Request
Below are some records. Output the lines from the first one through the line that holds "X172705000Y-124460000D03*", exactly as written, with no pictures.

-------- The data

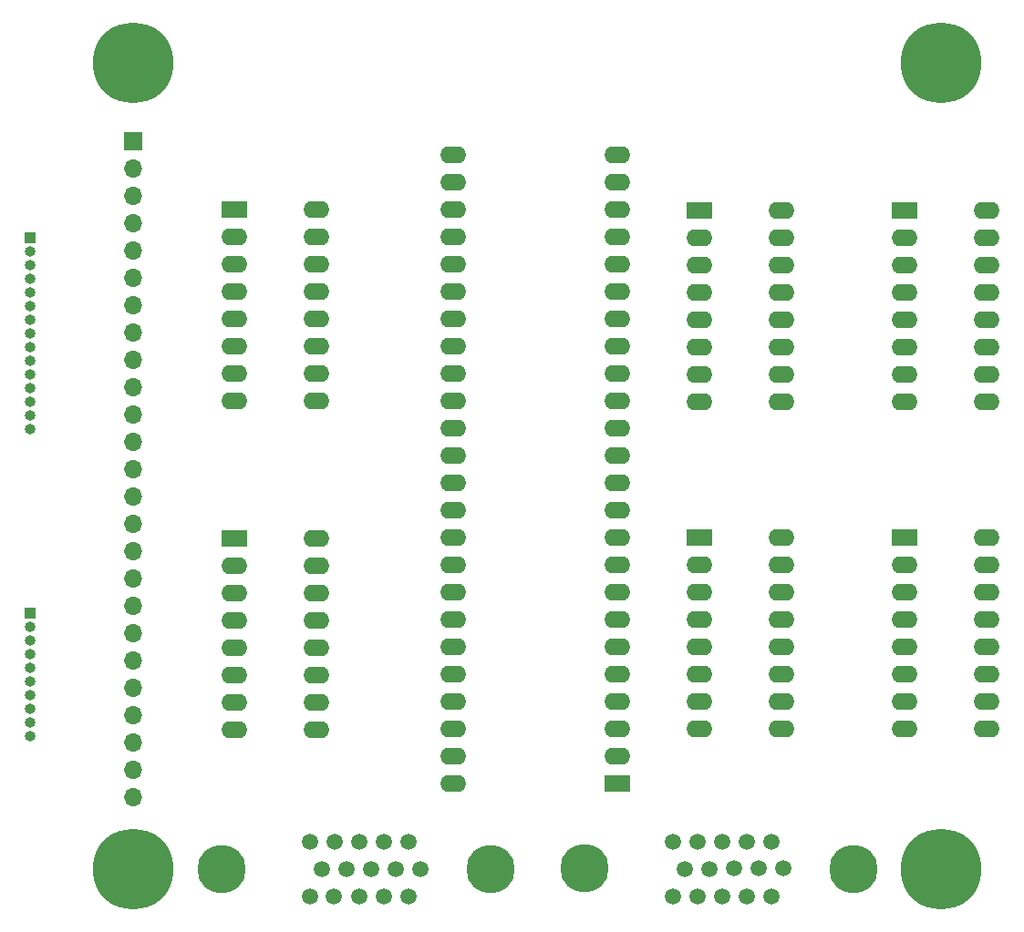
<source format=gbs>
%TF.GenerationSoftware,KiCad,Pcbnew,6.0.9+dfsg-1*%
%TF.CreationDate,2022-12-20T22:45:34+00:00*%
%TF.ProjectId,HP_54542C_Display_Adapter,48505f35-3435-4343-9243-5f446973706c,1*%
%TF.SameCoordinates,Original*%
%TF.FileFunction,Soldermask,Bot*%
%TF.FilePolarity,Negative*%
%FSLAX46Y46*%
G04 Gerber Fmt 4.6, Leading zero omitted, Abs format (unit mm)*
G04 Created by KiCad (PCBNEW 6.0.9+dfsg-1) date 2022-12-20 22:45:34*
%MOMM*%
%LPD*%
G01*
G04 APERTURE LIST*
%ADD10C,4.500000*%
%ADD11C,1.500000*%
%ADD12R,2.400000X1.600000*%
%ADD13O,2.400000X1.600000*%
%ADD14R,1.700000X1.700000*%
%ADD15O,1.700000X1.700000*%
%ADD16R,1.000000X1.000000*%
%ADD17O,1.000000X1.000000*%
%ADD18C,7.500000*%
G04 APERTURE END LIST*
D10*
%TO.C,J5*%
X145695166Y-137481254D03*
X120705166Y-137454731D03*
D11*
X138041500Y-134945337D03*
X135751500Y-134945337D03*
X133461500Y-134960000D03*
X131171500Y-134960000D03*
X128881500Y-134960000D03*
X139186500Y-137447244D03*
X136896500Y-137462593D03*
X134606500Y-137477943D03*
X132316500Y-137493292D03*
X130026500Y-137500000D03*
X138030166Y-140040000D03*
X135740166Y-140040000D03*
X133450166Y-140040000D03*
X131160166Y-140040000D03*
X128881500Y-140040000D03*
%TD*%
D10*
%TO.C,J4*%
X179395166Y-137431254D03*
X154405166Y-137404731D03*
D11*
X171741500Y-134895337D03*
X169451500Y-134895337D03*
X167161500Y-134910000D03*
X164871500Y-134910000D03*
X162581500Y-134910000D03*
X172886500Y-137397244D03*
X170596500Y-137412593D03*
X168306500Y-137427943D03*
X166016500Y-137443292D03*
X163726500Y-137450000D03*
X171730166Y-139990000D03*
X169440166Y-139990000D03*
X167150166Y-139990000D03*
X164860166Y-139990000D03*
X162581500Y-139990000D03*
%TD*%
D12*
%TO.C,U7*%
X184135000Y-106680000D03*
D13*
X184135000Y-109220000D03*
X184135000Y-111760000D03*
X184135000Y-114300000D03*
X184135000Y-116840000D03*
X184135000Y-119380000D03*
X184135000Y-121920000D03*
X184135000Y-124460000D03*
X191755000Y-124460000D03*
X191755000Y-121920000D03*
X191755000Y-119380000D03*
X191755000Y-116840000D03*
X191755000Y-114300000D03*
X191755000Y-111760000D03*
X191755000Y-109220000D03*
X191755000Y-106680000D03*
%TD*%
D12*
%TO.C,U6*%
X165085000Y-106680000D03*
D13*
X165085000Y-109220000D03*
X165085000Y-111760000D03*
X165085000Y-114300000D03*
X165085000Y-116840000D03*
X165085000Y-119380000D03*
X165085000Y-121920000D03*
X165085000Y-124460000D03*
X172705000Y-124460000D03*
X172705000Y-121920000D03*
X172705000Y-119380000D03*
X172705000Y-116840000D03*
X172705000Y-114300000D03*
X172705000Y-111760000D03*
X172705000Y-109220000D03*
X172705000Y-106680000D03*
%TD*%
D12*
%TO.C,U5*%
X184120000Y-76215000D03*
D13*
X184120000Y-78755000D03*
X184120000Y-81295000D03*
X184120000Y-83835000D03*
X184120000Y-86375000D03*
X184120000Y-88915000D03*
X184120000Y-91455000D03*
X184120000Y-93995000D03*
X191740000Y-93995000D03*
X191740000Y-91455000D03*
X191740000Y-88915000D03*
X191740000Y-86375000D03*
X191740000Y-83835000D03*
X191740000Y-81295000D03*
X191740000Y-78755000D03*
X191740000Y-76215000D03*
%TD*%
D12*
%TO.C,U4*%
X165085000Y-76215000D03*
D13*
X165085000Y-78755000D03*
X165085000Y-81295000D03*
X165085000Y-83835000D03*
X165085000Y-86375000D03*
X165085000Y-88915000D03*
X165085000Y-91455000D03*
X165085000Y-93995000D03*
X172705000Y-93995000D03*
X172705000Y-91455000D03*
X172705000Y-88915000D03*
X172705000Y-86375000D03*
X172705000Y-83835000D03*
X172705000Y-81295000D03*
X172705000Y-78755000D03*
X172705000Y-76215000D03*
%TD*%
D12*
%TO.C,U3*%
X121905000Y-106695000D03*
D13*
X121905000Y-109235000D03*
X121905000Y-111775000D03*
X121905000Y-114315000D03*
X121905000Y-116855000D03*
X121905000Y-119395000D03*
X121905000Y-121935000D03*
X121905000Y-124475000D03*
X129525000Y-124475000D03*
X129525000Y-121935000D03*
X129525000Y-119395000D03*
X129525000Y-116855000D03*
X129525000Y-114315000D03*
X129525000Y-111775000D03*
X129525000Y-109235000D03*
X129525000Y-106695000D03*
%TD*%
D12*
%TO.C,U2*%
X121920000Y-76200000D03*
D13*
X121920000Y-78740000D03*
X121920000Y-81280000D03*
X121920000Y-83820000D03*
X121920000Y-86360000D03*
X121920000Y-88900000D03*
X121920000Y-91440000D03*
X121920000Y-93980000D03*
X129540000Y-93980000D03*
X129540000Y-91440000D03*
X129540000Y-88900000D03*
X129540000Y-86360000D03*
X129540000Y-83820000D03*
X129540000Y-81280000D03*
X129540000Y-78740000D03*
X129540000Y-76200000D03*
%TD*%
D14*
%TO.C,J3*%
X112500000Y-69850000D03*
D15*
X112500000Y-72390000D03*
X112500000Y-74930000D03*
X112500000Y-77470000D03*
X112500000Y-80010000D03*
X112500000Y-82550000D03*
X112500000Y-85090000D03*
X112500000Y-87630000D03*
X112500000Y-90170000D03*
X112500000Y-92710000D03*
X112500000Y-95250000D03*
X112500000Y-97790000D03*
X112500000Y-100330000D03*
X112500000Y-102870000D03*
X112500000Y-105410000D03*
X112500000Y-107950000D03*
X112500000Y-110490000D03*
X112500000Y-113030000D03*
X112500000Y-115570000D03*
X112500000Y-118110000D03*
X112500000Y-120650000D03*
X112500000Y-123190000D03*
X112500000Y-125730000D03*
X112500000Y-128270000D03*
X112500000Y-130810000D03*
%TD*%
D16*
%TO.C,J2*%
X102895000Y-113680000D03*
D17*
X102895000Y-114950000D03*
X102895000Y-116220000D03*
X102895000Y-117490000D03*
X102895000Y-118760000D03*
X102895000Y-120030000D03*
X102895000Y-121300000D03*
X102895000Y-122570000D03*
X102895000Y-123840000D03*
X102895000Y-125110000D03*
%TD*%
D18*
%TO.C,H3*%
X187500000Y-137500000D03*
%TD*%
%TO.C,H2*%
X187500000Y-62500000D03*
%TD*%
D16*
%TO.C,J1*%
X102895000Y-78755000D03*
D17*
X102895000Y-80025000D03*
X102895000Y-81295000D03*
X102895000Y-82565000D03*
X102895000Y-83835000D03*
X102895000Y-85105000D03*
X102895000Y-86375000D03*
X102895000Y-87645000D03*
X102895000Y-88915000D03*
X102895000Y-90185000D03*
X102895000Y-91455000D03*
X102895000Y-92725000D03*
X102895000Y-93995000D03*
X102895000Y-95265000D03*
X102895000Y-96535000D03*
%TD*%
D12*
%TO.C,U1*%
X157480000Y-129540000D03*
D13*
X157480000Y-127000000D03*
X157480000Y-124460000D03*
X157480000Y-121920000D03*
X157480000Y-119380000D03*
X157480000Y-116840000D03*
X157480000Y-114300000D03*
X157480000Y-111760000D03*
X157480000Y-109220000D03*
X157480000Y-106680000D03*
X157480000Y-104140000D03*
X157480000Y-101600000D03*
X157480000Y-99060000D03*
X157480000Y-96520000D03*
X157480000Y-93980000D03*
X157480000Y-91440000D03*
X157480000Y-88900000D03*
X157480000Y-86360000D03*
X157480000Y-83820000D03*
X157480000Y-81280000D03*
X157480000Y-78740000D03*
X157480000Y-76200000D03*
X157480000Y-73660000D03*
X157480000Y-71120000D03*
X142240000Y-71120000D03*
X142240000Y-73660000D03*
X142240000Y-76200000D03*
X142240000Y-78740000D03*
X142240000Y-81280000D03*
X142240000Y-83820000D03*
X142240000Y-86360000D03*
X142240000Y-88900000D03*
X142240000Y-91440000D03*
X142240000Y-93980000D03*
X142240000Y-96520000D03*
X142240000Y-99060000D03*
X142240000Y-101600000D03*
X142240000Y-104140000D03*
X142240000Y-106680000D03*
X142240000Y-109220000D03*
X142240000Y-111760000D03*
X142240000Y-114300000D03*
X142240000Y-116840000D03*
X142240000Y-119380000D03*
X142240000Y-121920000D03*
X142240000Y-124460000D03*
X142240000Y-127000000D03*
X142240000Y-129540000D03*
%TD*%
D18*
%TO.C,H1*%
X112500000Y-62500000D03*
%TD*%
%TO.C,H4*%
X112500000Y-137500000D03*
%TD*%
M02*

</source>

----------------

Problem solution
<source format=gbs>
%TF.GenerationSoftware,KiCad,Pcbnew,6.0.9+dfsg-1*%
%TF.CreationDate,2022-12-20T22:45:34+00:00*%
%TF.ProjectId,HP_54542C_Display_Adapter,48505f35-3435-4343-9243-5f446973706c,1*%
%TF.SameCoordinates,Original*%
%TF.FileFunction,Soldermask,Bot*%
%TF.FilePolarity,Negative*%
%FSLAX46Y46*%
G04 Gerber Fmt 4.6, Leading zero omitted, Abs format (unit mm)*
G04 Created by KiCad (PCBNEW 6.0.9+dfsg-1) date 2022-12-20 22:45:34*
%MOMM*%
%LPD*%
G01*
G04 APERTURE LIST*
%ADD10C,4.500000*%
%ADD11C,1.500000*%
%ADD12R,2.400000X1.600000*%
%ADD13O,2.400000X1.600000*%
%ADD14R,1.700000X1.700000*%
%ADD15O,1.700000X1.700000*%
%ADD16R,1.000000X1.000000*%
%ADD17O,1.000000X1.000000*%
%ADD18C,7.500000*%
G04 APERTURE END LIST*
D10*
%TO.C,J5*%
X145695166Y-137481254D03*
X120705166Y-137454731D03*
D11*
X138041500Y-134945337D03*
X135751500Y-134945337D03*
X133461500Y-134960000D03*
X131171500Y-134960000D03*
X128881500Y-134960000D03*
X139186500Y-137447244D03*
X136896500Y-137462593D03*
X134606500Y-137477943D03*
X132316500Y-137493292D03*
X130026500Y-137500000D03*
X138030166Y-140040000D03*
X135740166Y-140040000D03*
X133450166Y-140040000D03*
X131160166Y-140040000D03*
X128881500Y-140040000D03*
%TD*%
D10*
%TO.C,J4*%
X179395166Y-137431254D03*
X154405166Y-137404731D03*
D11*
X171741500Y-134895337D03*
X169451500Y-134895337D03*
X167161500Y-134910000D03*
X164871500Y-134910000D03*
X162581500Y-134910000D03*
X172886500Y-137397244D03*
X170596500Y-137412593D03*
X168306500Y-137427943D03*
X166016500Y-137443292D03*
X163726500Y-137450000D03*
X171730166Y-139990000D03*
X169440166Y-139990000D03*
X167150166Y-139990000D03*
X164860166Y-139990000D03*
X162581500Y-139990000D03*
%TD*%
D12*
%TO.C,U7*%
X184135000Y-106680000D03*
D13*
X184135000Y-109220000D03*
X184135000Y-111760000D03*
X184135000Y-114300000D03*
X184135000Y-116840000D03*
X184135000Y-119380000D03*
X184135000Y-121920000D03*
X184135000Y-124460000D03*
X191755000Y-124460000D03*
X191755000Y-121920000D03*
X191755000Y-119380000D03*
X191755000Y-116840000D03*
X191755000Y-114300000D03*
X191755000Y-111760000D03*
X191755000Y-109220000D03*
X191755000Y-106680000D03*
%TD*%
D12*
%TO.C,U6*%
X165085000Y-106680000D03*
D13*
X165085000Y-109220000D03*
X165085000Y-111760000D03*
X165085000Y-114300000D03*
X165085000Y-116840000D03*
X165085000Y-119380000D03*
X165085000Y-121920000D03*
X165085000Y-124460000D03*
X172705000Y-124460000D03*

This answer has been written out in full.